From December 2010 onwards, the loans went into default. Negotiations took place to try to resolve matters but proved unsuccessful and the debt now stands at €2 million.

In 2012, the Keanes said they became aware of a title issue with Camelton which became a central issue of dispute with the bank.

The judge said the title deeds for Camelton comprise two separate listings, or folios, with most of the property in one folio.

However, the other folio for some 2.8 hectares covers 60-100 metres of the entrance driveway to Camelton. The Keanes got the opinion of senior counsel who advised that this meant the couple did not hold good marketable title to Camelton, the judge said.

As a result of this the Keanes asserted Camelton was unsaleable and has a zero valuation, he said.

At the time they got the Ulster Bank loans, the bank was provided with a certificate of title for Camelton which “did not advert to any issues” concerning the entrance driveway or rights of way, the judge said.

The Keanes bought Camelton from Donal’s parents for IR£350,000 in 1996.

The judge said the Keane parents were fully aware that part of the driveway entrance was not included in the main property title deed.

He said this was clear from a number of statutory declarations which the Keane parents included in the deed stating they and previous owners had exclusive use of the entrance. It also stated none of the owners, at any time, acknowledged the right or interest of any party to this part of the property.

Donal Keane’s mother swore an affidavit in 2012 stating when the house and farm were transferred to Donal and his wife the couple were “fully aware of the situation” regarding access.

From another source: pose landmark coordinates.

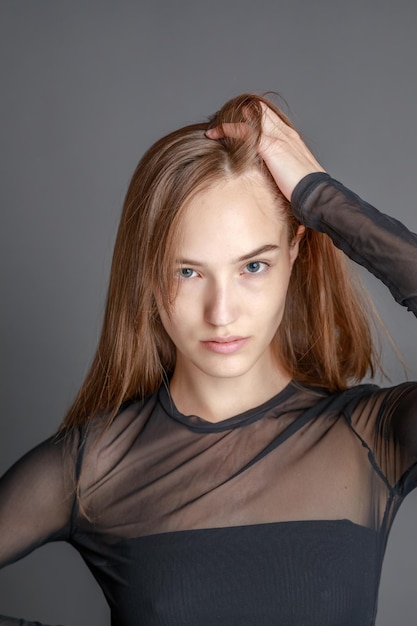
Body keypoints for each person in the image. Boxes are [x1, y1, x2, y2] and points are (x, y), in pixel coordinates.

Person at [1, 93, 417, 626]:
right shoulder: (94, 468)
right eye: (188, 272)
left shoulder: (370, 439)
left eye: (253, 267)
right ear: (149, 275)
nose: (222, 313)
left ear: (295, 251)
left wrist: (321, 197)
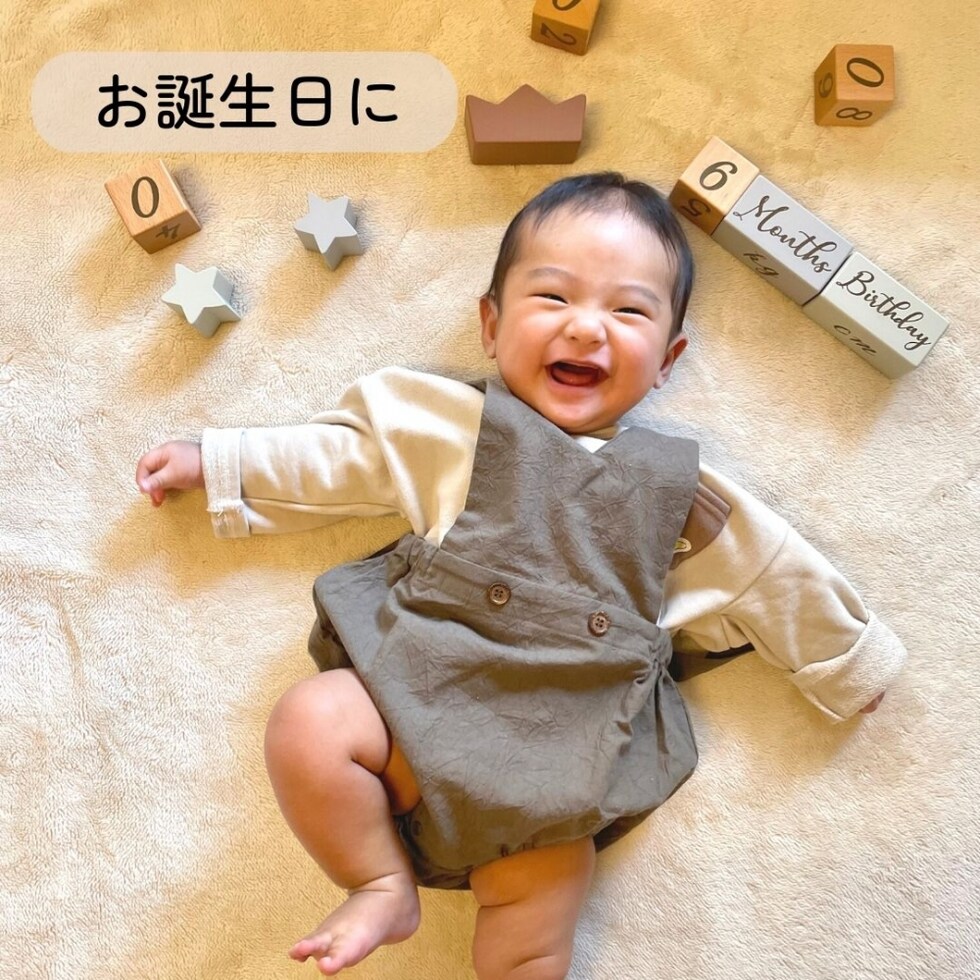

She also said she was shocked at a claim by Donal that he had been told by his parents that the access was by the express permission of an adjoining landowner.

To suggest that her late husband, who was himself an experienced conveyancing solicitor, would have bought Camelton in 1975 and then “gone cap in hand to a neighbour” for permission to access the purchased property was “a most grievous insult” to her husband’s memory and reputation, she said.

Mr Justice Noonan said it was perhaps surprising, given that Donal and Frederique Keane are themselves experienced lawyers, that they appear to have known nothing of these important statutory declarations as to title when they instructed senior counsel to give an opinion on title.

At a minimum one would expect a person seeking counsel’s opinion would first obtain copies of the title documents from their own solicitor, he said.

It was difficult to understand Donal Keane’s motivation in drawing a verbal exchange with his father to the attention of Ulster Bank which had the effect of undermining the title to his own property when the documents appear to indicate that the title was sound, he said.

“The only plausible explanation for such an act of self-sabotage is that it was an artifice designed to create difficulty for the bank in enforcing its security,” he said.

This impression is fortified by “the remarkable fact” that 12 years since being allegedly alerted to the title defect, the couple had done nothing to try to address it, he said.